The issue of the objectification of women in the media and society is probably one of the most controversial social issues of our time (not really). Sex sells and women are the more sexy of the gender so as you would expect capitalists have done what they have to do to make the profits stretch. It is almost impossible to go through a whole day without seeing some form of female objectification. Some are done tastefully, some funny (Lynx adverts), some outright derogatory (see most hip-hop videos). So is this a gift or a curse? And how is the way women are portrayed in the media affect both the way men perceive women and how women perceive themselves?

It might seem like the highly sought after ‘fat free’ hourglass shape represents an empirical formula for female beauty, but this hasn’t always been the case, and in some parts of the world it still isn’t. A quick look into history will show you that in the past women were expected to have a bit of meat on them, and the paler you were, the more attractive you seemed. I don’t need to stress how much money businesses are making of fake tan and sunbeds. Ironically in Africa women take to bleaching their skin to look lighter. I guess we are all aiming for a shade of caramel. I heard the pale skin represented wealth because it meant you didn’t work in the fields, and the weight represented the same as it meant you had enough to eat. Today the tan shows wealth because you can afford a holiday and the weight loss shows you hit the gym (wealth and fitness).

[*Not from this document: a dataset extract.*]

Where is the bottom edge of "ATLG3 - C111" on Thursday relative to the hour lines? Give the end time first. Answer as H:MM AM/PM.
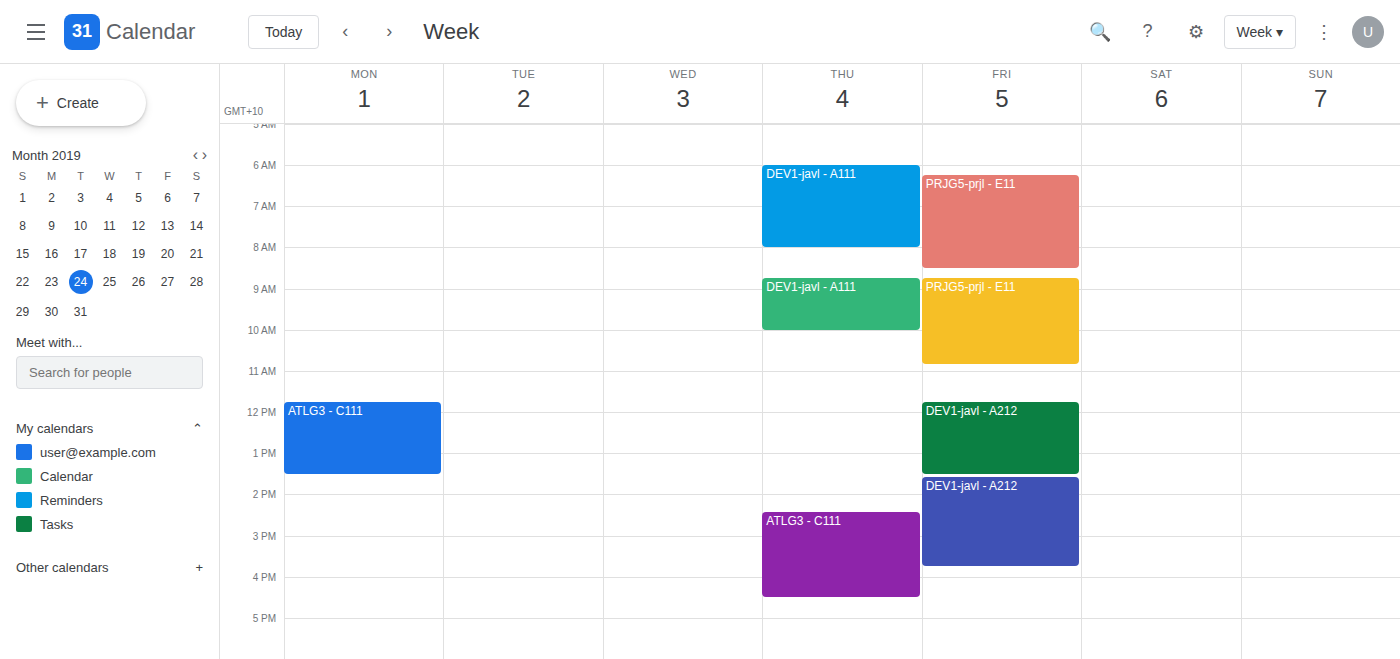
4:30 PM -- halfway between the 4 PM and 5 PM lines.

I have met a lot of ladies with real issues as regards to the media standard of beauty, but I have even met more trying to conform to it by working their ass of in the gym (pun not intended). I personally believe in the idea that the standard of beauty is determined by the society and the time in question. The media only reflects the ideas we already have in our minds but then reinforces it. But maybe I might be wrong and already brainwashed by years of exposure to MTV (when they did show music videos). The second question is do you think the current depiction of women in the media has forced insecurities on ladies today and influenced men to respect them less. While I cannot answer the former (as I am a man), I will say the latter has an element of truth to it. When a girl comes across looking like one of the objectified women we see on TV, men do have the habit of objectifying them. Can this be in anyway seen as empowerment as I have heard some girls argue, or is it downright disrespectful? Famous women all over the world have sexualized themselves to get ahead and while sexual harassment remains an issue at work women still maintain wearing pencil skirts and tight fitting blouses.

P.S A woman dressed provocatively is NOT an invitation for harassment. But all things taken into account I think we can all agree it increases the chances of that happening.